-------- Dataset excerpts

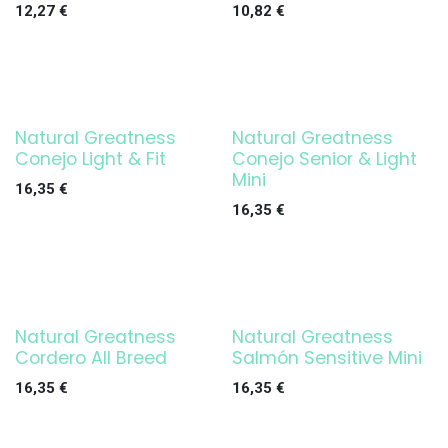
12,27
€
10,82
€
Natural Greatness
Natural Greatness
Conejo Light & Fit
Conejo Senior & Light
Mini
16,35
€
16,35
€
Natural Greatness
Natural Greatness
Cordero All Breed
Salmón Sensitive Mini
16,35
€
16,35
€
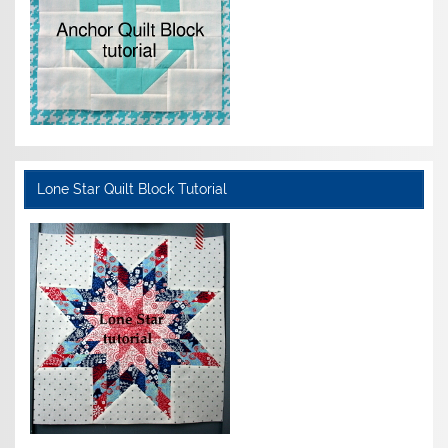
Lone Star Quilt Block Tutorial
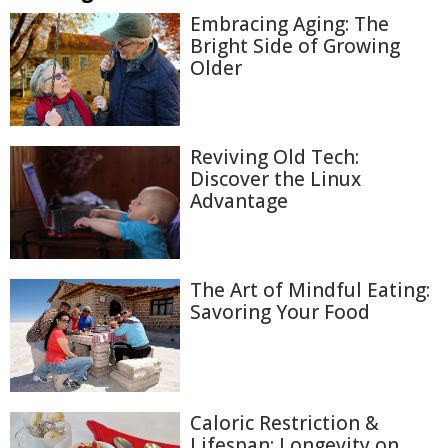
Embracing Aging: The
Bright Side of Growing
Older
Reviving Old Tech:
Discover the Linux
Advantage
The Art of Mindful Eating:
Savoring Your Food
Caloric Restriction &
Lifespan: Longevity on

----------------

* _Required action_: Rewrite the data above, replacing every "Natural Greatness" with "Natural Choice" and keeping everything else unchanged. Leave the pictures out of your answer.

* _Exercise answer_:
12,27
€
10,82
€
Natural Choice
Natural Choice
Conejo Light & Fit
Conejo Senior & Light
Mini
16,35
€
16,35
€
Natural Choice
Natural Choice
Cordero All Breed
Salmón Sensitive Mini
16,35
€
16,35
€
Lone Star Quilt Block Tutorial
Embracing Aging: The
Bright Side of Growing
Older
Reviving Old Tech:
Discover the Linux
Advantage
The Art of Mindful Eating:
Savoring Your Food
Caloric Restriction &
Lifespan: Longevity on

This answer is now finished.